Collected data>
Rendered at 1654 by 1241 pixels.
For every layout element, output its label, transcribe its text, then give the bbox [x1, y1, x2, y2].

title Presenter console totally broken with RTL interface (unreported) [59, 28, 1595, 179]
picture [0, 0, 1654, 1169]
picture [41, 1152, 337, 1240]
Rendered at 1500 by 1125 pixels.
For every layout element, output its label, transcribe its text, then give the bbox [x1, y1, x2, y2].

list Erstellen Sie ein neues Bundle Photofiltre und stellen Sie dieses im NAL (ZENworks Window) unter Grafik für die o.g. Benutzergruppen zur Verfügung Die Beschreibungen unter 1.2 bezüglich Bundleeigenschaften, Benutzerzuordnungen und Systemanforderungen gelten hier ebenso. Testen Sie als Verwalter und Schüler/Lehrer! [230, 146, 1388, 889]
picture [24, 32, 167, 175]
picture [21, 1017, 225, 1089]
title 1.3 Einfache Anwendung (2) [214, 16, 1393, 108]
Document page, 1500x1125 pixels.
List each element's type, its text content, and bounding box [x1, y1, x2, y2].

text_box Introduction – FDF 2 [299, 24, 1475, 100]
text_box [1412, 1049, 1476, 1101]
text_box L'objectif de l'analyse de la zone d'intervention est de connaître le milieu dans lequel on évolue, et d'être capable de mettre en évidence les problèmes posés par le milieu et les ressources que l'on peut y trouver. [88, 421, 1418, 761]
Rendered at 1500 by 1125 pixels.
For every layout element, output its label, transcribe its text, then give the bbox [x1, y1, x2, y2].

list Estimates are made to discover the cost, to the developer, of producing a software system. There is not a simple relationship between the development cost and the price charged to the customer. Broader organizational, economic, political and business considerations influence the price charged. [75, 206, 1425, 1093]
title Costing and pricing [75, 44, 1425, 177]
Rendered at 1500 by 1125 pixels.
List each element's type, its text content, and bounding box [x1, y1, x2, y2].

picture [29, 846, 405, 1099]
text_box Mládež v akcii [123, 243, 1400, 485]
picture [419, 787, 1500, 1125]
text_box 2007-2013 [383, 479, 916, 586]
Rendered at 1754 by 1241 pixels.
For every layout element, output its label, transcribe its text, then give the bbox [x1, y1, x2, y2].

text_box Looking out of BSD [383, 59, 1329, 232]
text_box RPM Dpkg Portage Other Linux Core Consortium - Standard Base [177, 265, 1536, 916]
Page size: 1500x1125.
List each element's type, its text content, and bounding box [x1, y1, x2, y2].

TASK DESCRIPTION> Can you copy every line of the entries above verbatim, from the first through the last?

SOLVED PROBLEM>
Rendered at 1654 by 1241 pixels.
For every layout element, output its label, transcribe its text, then give the bbox [x1, y1, x2, y2].

title Presenter console totally broken with RTL interface (unreported) [59, 28, 1595, 179]
picture [0, 0, 1654, 1169]
picture [41, 1152, 337, 1240]
Rendered at 1500 by 1125 pixels.
For every layout element, output its label, transcribe its text, then give the bbox [x1, y1, x2, y2].

list Erstellen Sie ein neues Bundle Photofiltre und stellen Sie dieses im NAL (ZENworks Window) unter Grafik für die o.g. Benutzergruppen zur Verfügung Die Beschreibungen unter 1.2 bezüglich Bundleeigenschaften, Benutzerzuordnungen und Systemanforderungen gelten hier ebenso. Testen Sie als Verwalter und Schüler/Lehrer! [230, 146, 1388, 889]
picture [24, 32, 167, 175]
picture [21, 1017, 225, 1089]
title 1.3 Einfache Anwendung (2) [214, 16, 1393, 108]
Document page, 1500x1125 pixels.
List each element's type, its text content, and bounding box [x1, y1, x2, y2].

text_box Introduction – FDF 2 [299, 24, 1475, 100]
text_box [1412, 1049, 1476, 1101]
text_box L'objectif de l'analyse de la zone d'intervention est de connaître le milieu dans lequel on évolue, et d'être capable de mettre en évidence les problèmes posés par le milieu et les ressources que l'on peut y trouver. [88, 421, 1418, 761]
Rendered at 1500 by 1125 pixels.
For every layout element, output its label, transcribe its text, then give the bbox [x1, y1, x2, y2].

list Estimates are made to discover the cost, to the developer, of producing a software system. There is not a simple relationship between the development cost and the price charged to the customer. Broader organizational, economic, political and business considerations influence the price charged. [75, 206, 1425, 1093]
title Costing and pricing [75, 44, 1425, 177]
Rendered at 1500 by 1125 pixels.
List each element's type, its text content, and bounding box [x1, y1, x2, y2].

picture [29, 846, 405, 1099]
text_box Mládež v akcii [123, 243, 1400, 485]
picture [419, 787, 1500, 1125]
text_box 2007-2013 [383, 479, 916, 586]
Rendered at 1754 by 1241 pixels.
For every layout element, output its label, transcribe its text, then give the bbox [x1, y1, x2, y2].

text_box Looking out of BSD [383, 59, 1329, 232]
text_box RPM Dpkg Portage Other Linux Core Consortium - Standard Base [177, 265, 1536, 916]
Page size: 1500x1125.
List each element's type, its text content, and bounding box [x1, y1, x2, y2].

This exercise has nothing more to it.